|This study’s cohort saw association of systemic connective tissue hyper-elasticity manifestation with keratoconus in males, but not females, suggesting a common X-linked underlying pathology may contribute to a generalized tissue hyperlaxity phenotype. Photo: Irving Martinez Navé. Click image to enlarge.|
Several diseases involving connective tissue hyperlaxity and collagen disturbances, including Ehlers-Danlos, osteogenesis imperfecta, congenital hip dysplasia and more, have been linked to corneal ectasia, specifically keratoconus. Accordingly, researchers in Israel recently wanted to illustrate just how prevalent a correlation is between keratoconus and various systemic manifestations of tissue hyperlaxity.
Medical records of Israeli adolescents and young adults were reviewed. With a total of 938,411 records included, prevalence rates of ligament injuries, habitual orthopedic deformities and umbilical/inguinal hernia were evaluated in cases with and without keratoconus. With a prevalence of 0.16% in the study sample, keratoconus was significantly more likely to be diagnosed in patients with genu varum/valgus, pes planus, scoliosis and umbilical/inguinal hernias, which remained significant after multivariate analysis. However, joint injuries, including ankle sprains, shoulder dislocation and knee ligament and menisci injuries were found to be not related.
Consequently, the study researchers believe that the link of keratoconus with connective tissue hyperlaxity manifestations of the knees, feet, spine and abdomen may be indicative of “a generalized connective tissue disorder, rather than just a local ocular phenomenon,” they explained in their paper for Contact Lens and Anterior Eye.
Further validating these findings are the demographic characteristics comparable to previous reports.

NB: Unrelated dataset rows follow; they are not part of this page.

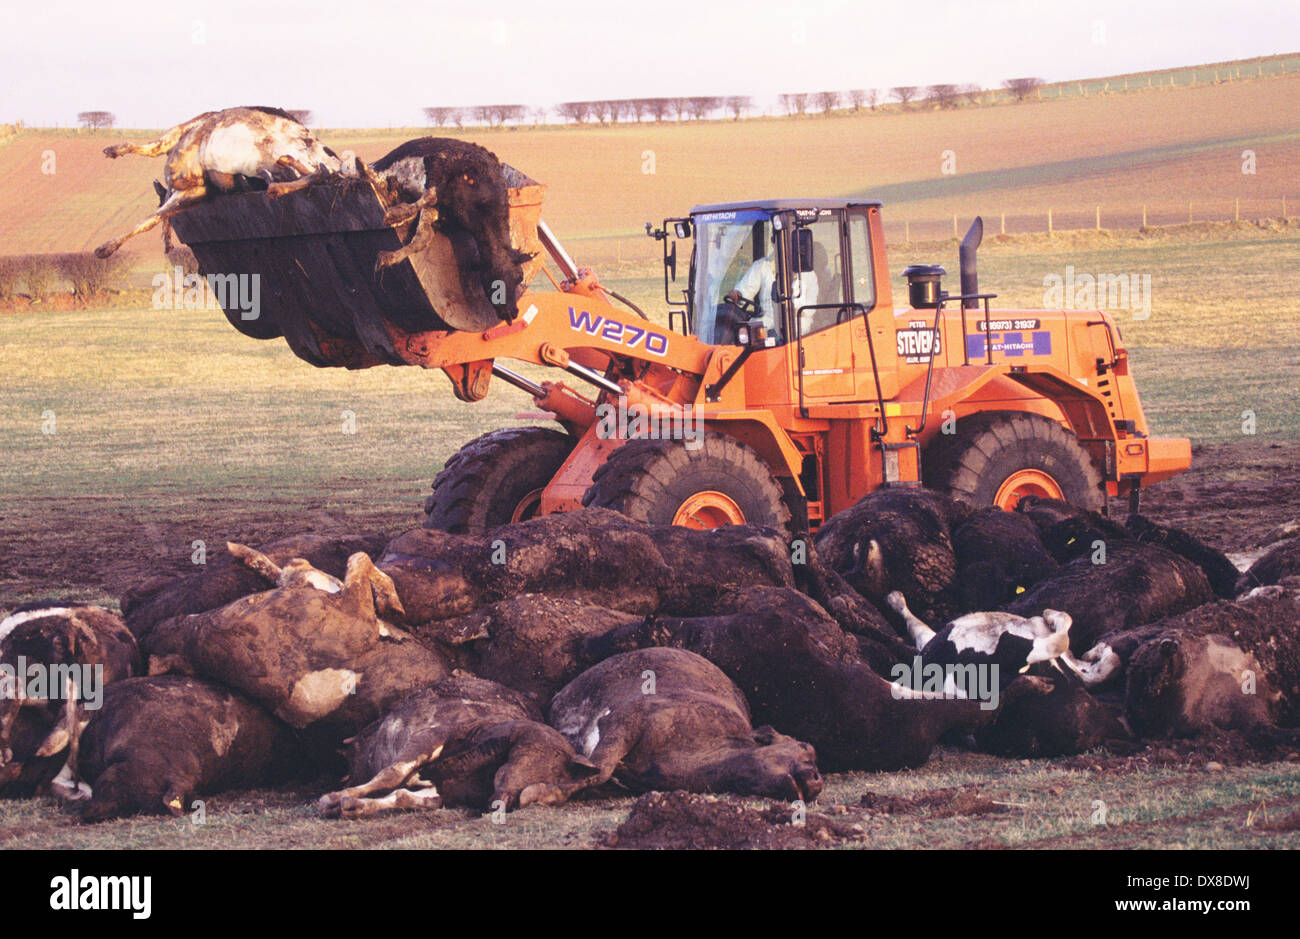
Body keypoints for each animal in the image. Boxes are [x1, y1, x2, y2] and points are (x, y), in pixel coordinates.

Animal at [94, 106, 342, 258]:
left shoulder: (188, 132)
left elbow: (153, 147)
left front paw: (105, 248)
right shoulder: (193, 192)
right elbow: (156, 217)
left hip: (290, 151)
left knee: (317, 171)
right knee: (315, 173)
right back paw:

As well, greater height, weight and BMI were all related to keratoconus, also previously reported in literature. Prevalence was found to be 160 cases per 100,000, also similar to prior research, the team notes in their article.
The authors explain that keratoconus is caused in part by corneal infrastructure deterioration, mainly composed of type I collagen, which also is a main component of tendons and the abdominal wall fascia, relating it to the conditions studied here. However, types III, V and XII collagen have also been linked to keratoconus.
Inguinal hernia was found to persist in 0.8% of people in this study, which follows the overall incidence of 0.8% to 4.4%. Collagen formation abnormalities have been observed in inguinal hernia patients, mainly in types I and III. The researchers posit that the association between keratoconus and hernia in this study, as well as the shared genetic component of a LOX gene mutation on chromosome 5, raises suspicion of common inheritance. Even further, elevated serum matrix metalloproteinase levels have been observed in direct and indirect inguinal hernias, while tears of keratoconus patients also display an elevated level.
Generalized connective tissue hyperlaxity seems to increase the risk for both keratoconus and orthopedic pathologies like scoliosis, pes planus and genu varum/valgus, as mitral valve prolapse, which is another systemic connective tissue pathology manifestation, has been reported in joint hypermobility syndrome and keratoconic patients.
While larger joint injuries (shoulder, knee and ankle) encompass a wider variety of injuries to ligaments, menisci, bone and articular space, the lack of association with these pathologies and keratoconus in this study may not be evidence of real-world situation. Despite this, the researchers conclude that their findings “suggest the existence of a systemic underlying connective tissue pathology rather than a local one as a cause of keratoconus.”
Safir M, Satanovsky A, Hecht I, et al. The association between keratoconus and systemic manifestations of connective tissue hyperlaxity. Cont Lens Anterior Eye. July 19, 2023. [Epub ahead of print].